Azad Mia da mesma vila pediu a eles que mostrassem o filme em sua casa no dia segunte. Eles forma para a sua casa no dia 08 de fevereiro, mas por um parente de Mia estar doente eles não puderam exibir o filme. No retorno para casa, disse Biswas, alguns camponeses lhe disseram para mostrar o filme em sua casa; os dois evangelistas desconfiaram tratar-se de uma armadilha.

“Primeiro eles tentaram falar suavemente conosco no caminho para as casas deles”, comenta Biswas. “Com a nossa recusa em mostrar o filme, eles tentaram nos forçar a ir até lá. Eu suspeitei de algo e me recusei a ir. Depois eles forçosamente nos levaram para dentro da vila.”

“Cerca de 20 pessoas se juntaram e começam a bater neles”, disse.

“Alguns dos idosos da vila lhes rogaram para soltar-nos, mas eles estavam determinados a ver o filme”, disse Biswas. “Eles nos levaram para um pátio escolar onde nós mostramos o filme mediante tremenda compulsão. Depois de mostrar 20 minutos da primeira bobina do filme, camponeses muçulmanos começou a nos bater na medida em que fomos caindo no chão. Eles nos deram socos e chutes”.

Enquanto 15 e 20 muçulmanos os atigiam, cerca de 200 outros presentes olhavam. Os camponeses também bateram em um muçulmano que transportou funcionários da CLB pela vila em uma carroça para a divulgação do filme.

Os assaltantes também destruíram o projector de filmes, gerador, microfone e os quarto rolos do filme, contabiliza Biswas.

“Muitos dias apõs o ocorrido, eu soube por alguns camponeses que uma família recebeu um cristão há 10 anos na vila vizinha. Todos os camponeses ficaram bravos e eles desalojaram a família da comunidade”, contou Biswas.

De acordo com ele, o ataque foi pré-planejado, tendo a exibição do filme como pretexto legítimo para feri-los, disse ele. Eles também ameaçaram Daud Mia, um camponês muçulmano que permitiu a exibição do filme em sua residência no dia anterior.

O supervisor da área da CLB Gabriel Das levou Biwas and Tripura para tratamento médico.

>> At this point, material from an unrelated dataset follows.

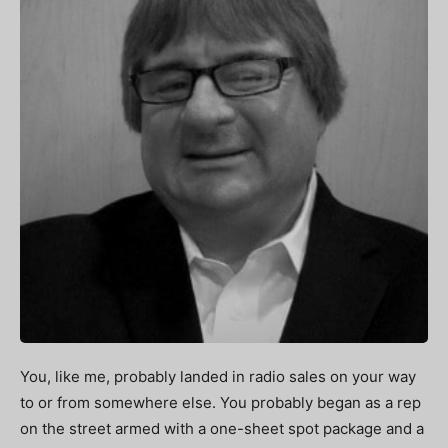
You, like me, probably landed in radio sales on your way
to or from somewhere else. You probably began as a rep
on the street armed with a one-sheet spot package and a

O Presidente da CLB, Sunil Adhikary, expressou sua preocupação sobre a liberdade religiosa e os direitos das minorias assegurados na constituição do país.

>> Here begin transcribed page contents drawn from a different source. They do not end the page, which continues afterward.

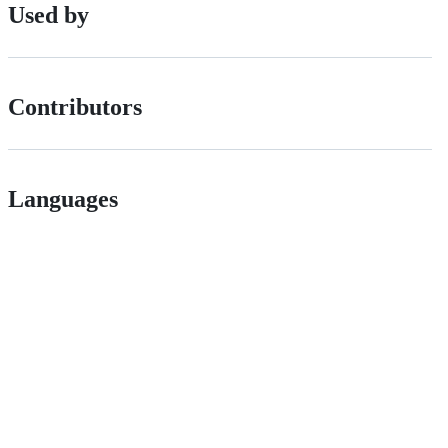
Used by
Contributors
Languages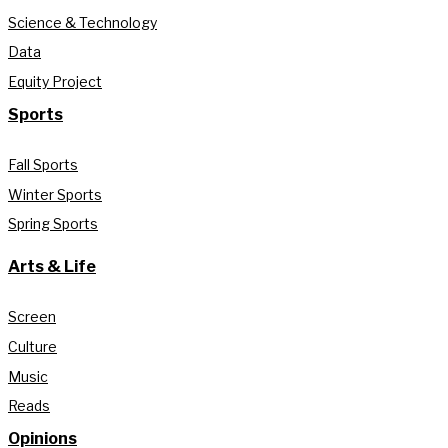
Science & Technology
Data
Equity Project
Sports
Fall Sports
Winter Sports
Spring Sports
Arts & Life
Screen
Culture
Music
Reads
Opinions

“O ataque foi um flagrante da violação dos nossos direitos”, afirmou Adhikary. “Eles mostraram o filme, mas não forçaram ninguém a se converter.Nós perdoamos os que atacaram e mostramos a eles o amor do nosso Deus.”

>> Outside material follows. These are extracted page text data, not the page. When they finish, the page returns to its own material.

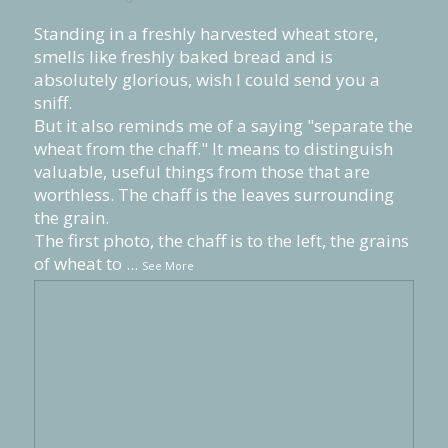
Standing in a freshly harvested wheat store,
smells like freshly baked bread and is
absolutely glorious, wish I could send you a
sniff.
But it also reminds me of a saying "separate the
wheat from the chaff." It means to distinguish
valuable, useful things from those that are
worthless. The chaff is the leaves surrounding
the grain.
The first photo, the chaff is to the left, the grains
of wheat to
...
See More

Desde 2003, pelo menos três funcionários da CLB foram assassinados – provavelmente por extremistas islâmicos, segundo a polícia e oficiais locais – e centenas foram feridas.

Em abril, o primeir-ministro Sheikh Hasina Wazed falou sobre liberdade religiosa, governança democrática e oportunidades iguais em Bangladesh com Gerard Valin, vice-almirante da marinha francesa e comandante das forças unidas francesas no Oceano Ìndico, que estava visitando o país. Hasina disse ao comandante que Bagladesh protegeria a liberdade religiosa para todas as crenças, como também asseguraria a liberdade de expressão de todas as minorias.